> **The problem**:
Would you please return the lines of the entries below starting at the line that has "## Hierarchy" and ending at the line that has "- [mnemonic](lumpaperwallet.md#mnemonic)", both included, exactly as they are?

> **Records**:
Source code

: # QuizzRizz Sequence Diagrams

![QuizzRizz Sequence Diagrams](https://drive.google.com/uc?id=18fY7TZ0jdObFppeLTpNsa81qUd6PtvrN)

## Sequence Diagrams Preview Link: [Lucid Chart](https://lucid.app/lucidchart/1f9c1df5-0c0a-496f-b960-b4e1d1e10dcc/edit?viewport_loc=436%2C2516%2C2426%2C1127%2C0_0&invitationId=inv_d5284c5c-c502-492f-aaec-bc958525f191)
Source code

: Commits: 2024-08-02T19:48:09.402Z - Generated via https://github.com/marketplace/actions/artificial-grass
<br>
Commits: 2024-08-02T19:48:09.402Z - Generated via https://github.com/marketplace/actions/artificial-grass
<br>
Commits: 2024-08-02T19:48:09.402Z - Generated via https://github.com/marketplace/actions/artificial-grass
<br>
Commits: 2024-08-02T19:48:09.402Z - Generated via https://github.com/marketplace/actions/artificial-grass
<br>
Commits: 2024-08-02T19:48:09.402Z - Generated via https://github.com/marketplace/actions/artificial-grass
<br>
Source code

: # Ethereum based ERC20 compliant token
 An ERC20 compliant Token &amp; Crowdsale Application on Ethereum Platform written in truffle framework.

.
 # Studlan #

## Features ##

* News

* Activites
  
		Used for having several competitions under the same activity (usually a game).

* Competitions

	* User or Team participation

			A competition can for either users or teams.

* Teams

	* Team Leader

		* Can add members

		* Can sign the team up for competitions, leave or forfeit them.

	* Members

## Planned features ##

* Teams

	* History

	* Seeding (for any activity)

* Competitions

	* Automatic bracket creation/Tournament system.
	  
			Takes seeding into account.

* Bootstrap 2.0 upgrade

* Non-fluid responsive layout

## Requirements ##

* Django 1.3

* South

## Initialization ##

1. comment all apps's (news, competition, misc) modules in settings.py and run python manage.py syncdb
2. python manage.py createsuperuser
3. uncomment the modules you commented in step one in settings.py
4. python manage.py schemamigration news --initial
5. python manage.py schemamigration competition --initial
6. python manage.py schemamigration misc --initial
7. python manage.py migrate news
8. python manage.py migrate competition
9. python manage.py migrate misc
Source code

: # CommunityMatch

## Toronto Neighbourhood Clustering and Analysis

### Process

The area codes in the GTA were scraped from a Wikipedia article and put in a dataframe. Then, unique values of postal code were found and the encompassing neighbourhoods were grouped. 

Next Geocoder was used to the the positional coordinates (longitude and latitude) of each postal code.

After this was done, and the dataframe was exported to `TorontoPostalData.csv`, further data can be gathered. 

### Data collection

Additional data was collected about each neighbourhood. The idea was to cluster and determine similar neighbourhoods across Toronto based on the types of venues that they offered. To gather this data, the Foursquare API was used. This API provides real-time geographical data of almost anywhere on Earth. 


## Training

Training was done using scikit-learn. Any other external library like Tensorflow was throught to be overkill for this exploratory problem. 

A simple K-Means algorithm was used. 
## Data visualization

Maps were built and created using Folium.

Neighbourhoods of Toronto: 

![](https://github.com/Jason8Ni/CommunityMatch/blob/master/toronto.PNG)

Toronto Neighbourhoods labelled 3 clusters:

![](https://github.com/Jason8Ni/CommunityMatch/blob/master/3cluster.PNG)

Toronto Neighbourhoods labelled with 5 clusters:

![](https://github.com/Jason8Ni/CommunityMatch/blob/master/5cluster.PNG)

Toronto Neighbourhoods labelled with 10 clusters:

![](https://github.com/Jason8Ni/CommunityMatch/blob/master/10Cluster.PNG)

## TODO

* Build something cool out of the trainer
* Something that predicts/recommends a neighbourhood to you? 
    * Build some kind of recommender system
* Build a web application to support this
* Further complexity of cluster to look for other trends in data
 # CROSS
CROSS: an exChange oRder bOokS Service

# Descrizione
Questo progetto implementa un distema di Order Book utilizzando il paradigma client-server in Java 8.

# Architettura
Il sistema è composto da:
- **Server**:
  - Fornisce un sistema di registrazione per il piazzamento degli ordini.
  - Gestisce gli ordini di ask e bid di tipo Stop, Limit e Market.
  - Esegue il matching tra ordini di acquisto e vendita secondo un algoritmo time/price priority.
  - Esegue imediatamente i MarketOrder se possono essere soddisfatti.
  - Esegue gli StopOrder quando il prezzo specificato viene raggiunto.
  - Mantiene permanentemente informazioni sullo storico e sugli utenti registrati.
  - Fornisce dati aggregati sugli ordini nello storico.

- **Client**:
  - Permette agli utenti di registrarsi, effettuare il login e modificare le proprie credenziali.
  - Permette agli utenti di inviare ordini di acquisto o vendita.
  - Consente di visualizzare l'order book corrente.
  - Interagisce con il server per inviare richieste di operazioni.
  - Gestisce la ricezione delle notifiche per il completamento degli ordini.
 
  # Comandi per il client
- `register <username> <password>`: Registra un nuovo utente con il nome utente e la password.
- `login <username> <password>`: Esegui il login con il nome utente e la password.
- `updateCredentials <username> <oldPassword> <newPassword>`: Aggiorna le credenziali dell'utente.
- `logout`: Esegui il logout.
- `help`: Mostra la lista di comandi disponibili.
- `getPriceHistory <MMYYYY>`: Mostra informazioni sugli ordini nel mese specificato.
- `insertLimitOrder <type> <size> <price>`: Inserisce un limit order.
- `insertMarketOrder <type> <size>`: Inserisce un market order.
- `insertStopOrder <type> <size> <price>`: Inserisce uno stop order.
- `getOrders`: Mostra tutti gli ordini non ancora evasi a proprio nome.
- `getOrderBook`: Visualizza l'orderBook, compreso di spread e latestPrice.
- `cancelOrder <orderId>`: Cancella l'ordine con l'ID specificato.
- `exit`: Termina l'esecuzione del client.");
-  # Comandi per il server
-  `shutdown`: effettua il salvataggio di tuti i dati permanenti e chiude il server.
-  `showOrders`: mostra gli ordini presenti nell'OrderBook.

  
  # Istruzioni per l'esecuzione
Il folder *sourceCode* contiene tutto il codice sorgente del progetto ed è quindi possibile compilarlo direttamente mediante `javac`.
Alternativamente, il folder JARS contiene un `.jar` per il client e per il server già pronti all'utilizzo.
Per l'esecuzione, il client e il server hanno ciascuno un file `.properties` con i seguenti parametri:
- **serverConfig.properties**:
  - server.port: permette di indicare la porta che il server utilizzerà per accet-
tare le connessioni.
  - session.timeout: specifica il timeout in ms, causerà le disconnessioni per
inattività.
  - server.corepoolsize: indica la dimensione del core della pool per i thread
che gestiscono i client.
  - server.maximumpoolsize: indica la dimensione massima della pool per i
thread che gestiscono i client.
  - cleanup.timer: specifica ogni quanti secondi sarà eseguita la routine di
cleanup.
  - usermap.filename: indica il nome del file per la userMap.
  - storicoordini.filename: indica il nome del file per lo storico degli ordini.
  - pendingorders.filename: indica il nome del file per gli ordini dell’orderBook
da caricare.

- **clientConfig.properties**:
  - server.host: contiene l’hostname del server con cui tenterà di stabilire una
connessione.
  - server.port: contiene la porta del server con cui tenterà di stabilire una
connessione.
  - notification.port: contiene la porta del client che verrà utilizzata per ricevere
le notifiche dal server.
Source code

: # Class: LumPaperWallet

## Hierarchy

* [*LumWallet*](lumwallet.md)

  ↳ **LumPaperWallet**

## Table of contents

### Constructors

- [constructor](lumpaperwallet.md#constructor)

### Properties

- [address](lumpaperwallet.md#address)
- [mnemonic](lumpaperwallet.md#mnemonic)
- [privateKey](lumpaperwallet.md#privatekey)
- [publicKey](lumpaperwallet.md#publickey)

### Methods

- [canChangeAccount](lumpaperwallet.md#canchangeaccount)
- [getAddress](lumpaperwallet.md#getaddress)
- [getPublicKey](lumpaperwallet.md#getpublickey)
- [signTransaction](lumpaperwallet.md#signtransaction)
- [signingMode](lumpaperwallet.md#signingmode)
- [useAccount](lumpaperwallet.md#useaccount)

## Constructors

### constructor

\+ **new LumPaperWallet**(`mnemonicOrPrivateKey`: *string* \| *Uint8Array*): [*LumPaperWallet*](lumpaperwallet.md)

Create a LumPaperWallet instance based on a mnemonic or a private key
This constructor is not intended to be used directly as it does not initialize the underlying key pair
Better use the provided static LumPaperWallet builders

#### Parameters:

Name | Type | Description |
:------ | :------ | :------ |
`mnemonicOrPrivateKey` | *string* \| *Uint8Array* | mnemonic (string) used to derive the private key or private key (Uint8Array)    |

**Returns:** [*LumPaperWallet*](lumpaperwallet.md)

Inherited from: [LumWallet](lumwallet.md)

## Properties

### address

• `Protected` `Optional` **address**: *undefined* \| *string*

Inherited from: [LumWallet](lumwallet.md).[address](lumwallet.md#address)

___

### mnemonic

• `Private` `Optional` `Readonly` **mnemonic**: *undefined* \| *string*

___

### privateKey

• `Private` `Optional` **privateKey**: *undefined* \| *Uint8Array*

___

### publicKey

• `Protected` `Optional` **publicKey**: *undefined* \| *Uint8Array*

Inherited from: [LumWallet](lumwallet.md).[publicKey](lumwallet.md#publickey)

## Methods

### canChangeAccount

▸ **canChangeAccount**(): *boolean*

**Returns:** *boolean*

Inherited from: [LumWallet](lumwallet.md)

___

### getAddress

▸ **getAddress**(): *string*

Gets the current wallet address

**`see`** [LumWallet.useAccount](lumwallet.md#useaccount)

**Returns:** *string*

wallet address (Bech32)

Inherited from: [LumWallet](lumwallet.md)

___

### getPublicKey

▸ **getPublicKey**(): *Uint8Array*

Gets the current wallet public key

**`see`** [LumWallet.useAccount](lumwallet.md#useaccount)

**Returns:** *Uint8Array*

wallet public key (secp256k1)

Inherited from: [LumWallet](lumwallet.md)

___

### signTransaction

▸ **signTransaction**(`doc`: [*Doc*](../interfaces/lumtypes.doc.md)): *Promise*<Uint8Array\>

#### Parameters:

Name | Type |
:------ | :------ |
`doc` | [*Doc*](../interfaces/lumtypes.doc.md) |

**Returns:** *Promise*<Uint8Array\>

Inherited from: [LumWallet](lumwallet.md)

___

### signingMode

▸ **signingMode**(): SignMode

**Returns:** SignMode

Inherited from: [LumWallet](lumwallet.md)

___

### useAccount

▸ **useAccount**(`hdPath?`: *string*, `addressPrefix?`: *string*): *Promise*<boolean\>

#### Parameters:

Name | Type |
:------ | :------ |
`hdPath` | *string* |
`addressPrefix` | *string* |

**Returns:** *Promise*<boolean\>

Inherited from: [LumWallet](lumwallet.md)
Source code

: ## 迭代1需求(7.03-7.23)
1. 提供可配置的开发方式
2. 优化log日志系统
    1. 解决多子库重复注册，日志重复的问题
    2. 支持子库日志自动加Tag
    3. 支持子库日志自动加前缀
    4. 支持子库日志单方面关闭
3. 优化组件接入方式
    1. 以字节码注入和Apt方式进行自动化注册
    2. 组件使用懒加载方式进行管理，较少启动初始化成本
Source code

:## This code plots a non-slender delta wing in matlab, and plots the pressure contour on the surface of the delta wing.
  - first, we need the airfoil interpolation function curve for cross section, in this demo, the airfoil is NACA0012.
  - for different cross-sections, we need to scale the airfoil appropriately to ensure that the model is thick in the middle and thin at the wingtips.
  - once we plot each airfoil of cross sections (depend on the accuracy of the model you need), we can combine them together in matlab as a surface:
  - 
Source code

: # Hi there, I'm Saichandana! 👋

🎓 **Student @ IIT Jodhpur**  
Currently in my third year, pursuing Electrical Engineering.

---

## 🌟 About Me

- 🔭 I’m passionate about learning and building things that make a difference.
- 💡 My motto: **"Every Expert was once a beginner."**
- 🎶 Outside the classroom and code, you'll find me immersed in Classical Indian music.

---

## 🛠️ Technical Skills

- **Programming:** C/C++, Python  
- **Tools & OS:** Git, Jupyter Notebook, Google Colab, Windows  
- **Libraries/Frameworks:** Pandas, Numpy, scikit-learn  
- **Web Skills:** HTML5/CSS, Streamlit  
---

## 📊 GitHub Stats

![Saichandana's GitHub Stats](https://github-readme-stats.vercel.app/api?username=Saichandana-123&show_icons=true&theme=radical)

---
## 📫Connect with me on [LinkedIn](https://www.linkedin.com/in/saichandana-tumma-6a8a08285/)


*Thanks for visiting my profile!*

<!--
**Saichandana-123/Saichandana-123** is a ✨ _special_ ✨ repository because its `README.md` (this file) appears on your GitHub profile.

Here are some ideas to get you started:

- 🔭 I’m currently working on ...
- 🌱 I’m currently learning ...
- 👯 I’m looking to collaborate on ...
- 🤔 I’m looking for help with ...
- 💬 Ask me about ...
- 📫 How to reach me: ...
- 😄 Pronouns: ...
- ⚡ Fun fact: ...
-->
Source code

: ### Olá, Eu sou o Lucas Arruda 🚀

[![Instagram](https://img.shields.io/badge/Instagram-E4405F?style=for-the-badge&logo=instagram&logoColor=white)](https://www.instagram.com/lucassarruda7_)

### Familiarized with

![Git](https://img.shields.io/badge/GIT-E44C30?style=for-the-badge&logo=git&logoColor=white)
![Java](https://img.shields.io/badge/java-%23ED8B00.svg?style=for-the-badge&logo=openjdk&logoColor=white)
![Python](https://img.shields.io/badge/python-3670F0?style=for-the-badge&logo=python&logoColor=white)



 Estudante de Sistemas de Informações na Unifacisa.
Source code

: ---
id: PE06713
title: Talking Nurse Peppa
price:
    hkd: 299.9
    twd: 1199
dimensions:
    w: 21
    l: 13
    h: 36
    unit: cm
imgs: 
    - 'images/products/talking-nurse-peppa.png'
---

> **Your solution**:
## Hierarchy

* [*LumWallet*](lumwallet.md)

  ↳ **LumPaperWallet**

## Table of contents

### Constructors

- [constructor](lumpaperwallet.md#constructor)

### Properties

- [address](lumpaperwallet.md#address)
- [mnemonic](lumpaperwallet.md#mnemonic)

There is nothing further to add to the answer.